Enduring a second straight sweltering day, Centre County fell a few degrees short of a record Thursday during a heat spell that set historic marks along the Eastern Seaboard.
Locally, the high temperature hit 90, short of the record 94 reached in 1953. But throughout the Northeast, the weather broke multiple records from Vermont to Delaware.
According to the National Weather Service, Thursday’s heat broke eight temperature records across the country and tied three others, one day after 66 weather stations around the nation broke or tied records.
In Vermont, temperatures soared to 97 degrees in Burlington and 77 degrees atop Mount Mansfield, the state’s highest point at more than 4,300 feet.
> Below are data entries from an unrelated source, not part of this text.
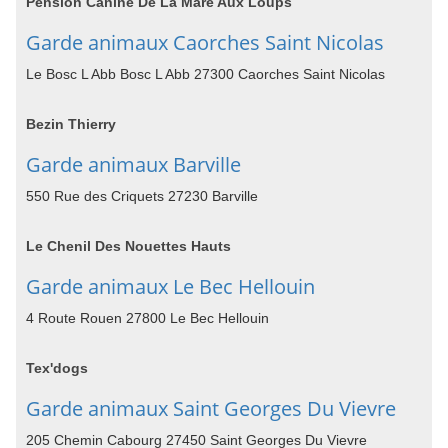
Pension Canine De La Mare Aux Loups
Garde animaux Caorches Saint Nicolas
Le Bosc L Abb Bosc L Abb 27300 Caorches Saint Nicolas
Bezin Thierry
Garde animaux Barville
550 Rue des Criquets 27230 Barville
Le Chenil Des Nouettes Hauts
Garde animaux Le Bec Hellouin
4 Route Rouen 27800 Le Bec Hellouin
Tex'dogs
Garde animaux Saint Georges Du Vievre
205 Chemin Cabourg 27450 Saint Georges Du Vievre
Meanwhile, temperatures in Georgetown, Del., and John F. Kennedy Airport in New York reached a record-breaking 97 degrees.
Boston’s Logan Airport reached 96 degrees just after 3 p.m., breaking a record set more than 60 years ago.
LaGuardia Airport in New York, Bradley Airport in Hartford, Conn., and Reagan National Airport in Washington D.C., tied records.
Temperatures across Pennsylvania soared into the mid-to upper 90s, with the National Weather Service issuing heat advisories for many cities. The extreme heat caused a section of U.S. Route 422 near the Philadelphia suburb of Valley Forge to buckle in midafternoon, disrupting traffic.
At 5 p.m., Philadelphia was at 97, while Allentown was at 94 and Reading at 95.